The book is literary fiction and places more emphasis on character than plot, and–furthermore—the events of the book read as though loosely autobiographical. Therefore, the happenings of the book are as scattershot as real lives tend to be.

The book begins with Ray Smith (the fictional counterpart to the real Kerouac) hopping a freight car in the manner of Jack London’s “The Road” (not to be confused with Cormac McCarthy’s “The Road,” nor Kerouac’s own “On the Road”)

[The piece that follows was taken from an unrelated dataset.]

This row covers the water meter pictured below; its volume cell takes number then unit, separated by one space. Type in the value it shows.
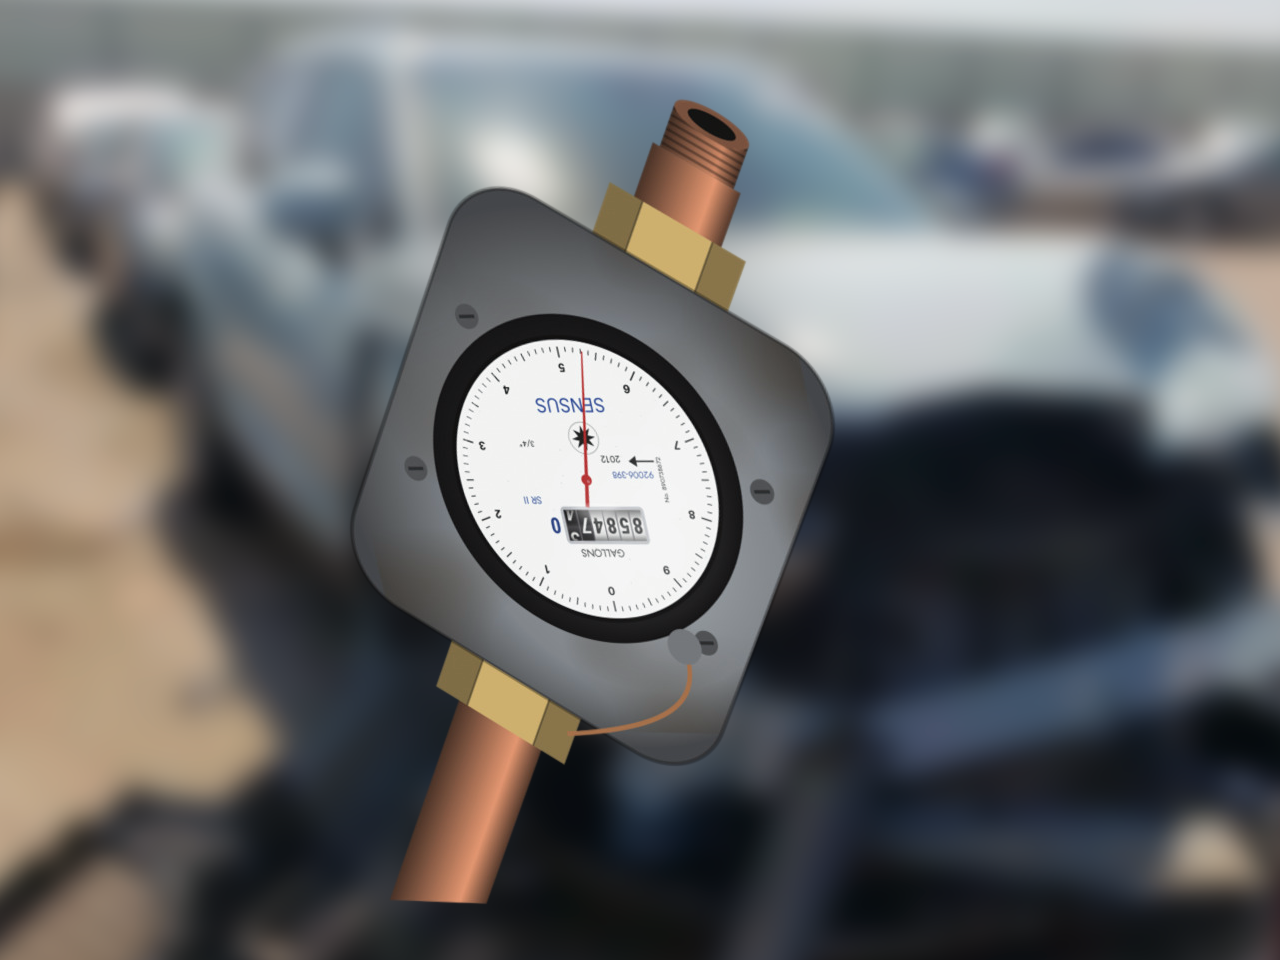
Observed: 8584735.3 gal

The book then spends time with a series of characters who map to real life members of the Beat Generation. The most important of these individuals (besides Smith / Kerouac) as far as the book is concerned is Japhy Ryder who represents the Zen poet Gary Snyder. Ryder is a mentor to Ray Smith. First, Ryder’s knowledge and practice of Buddhism is much more advanced than Smith’s—though they occasionally disagree because Ryder is a Zen Buddhist and Smith has an affinity for a more mainstream sect, Smith learns much about Buddhism and Eastern philosophy from Ryder. Second, Ryder is a mentor in sharing various life lessons with Smith, including introducing him to mountaineering. A short expedition up a mountain is among the most memorable parts of the book.

I’ll mention one other of the characters, Alvah Goldbook, who stands for Allen Ginsberg. Ginsberg may be the most famous of these individuals (other than Kerouac, himself) today, owing largely to his poem “Howl.” Ginsberg is more agnostic where Buddhism is concerned. He enjoys ideas from it but doesn’t jump in feet-first in the manner of Smith—let alone Ryder. There are a number of well-known beatniks who feature more or less prominently (e.g. Neal Cassady and Philip Whalen.)

The book’s end features Smith working alone as a fire lookout on another mountain—Kerouac readers later learned that this was the aptly named Desolation Peak. Japhy’s hand can be seen in this as well, as he recommended the job to Smith.

This is a book for the thinking-person. There is really only one dramatic event that stands out in my mind as the source of tension one normally seeks in a novel. The joy of the book comes from joining the characters in bouts of philosophizing, in the creative use of language, and in reflecting upon an approach to life that exists outside the conventional.

I’d recommend this book. Personally, I enjoyed it more, and found it more thought-provoking, than “On the Road,” which I suspect is the work for which Kerouac is more known and which is also a good read.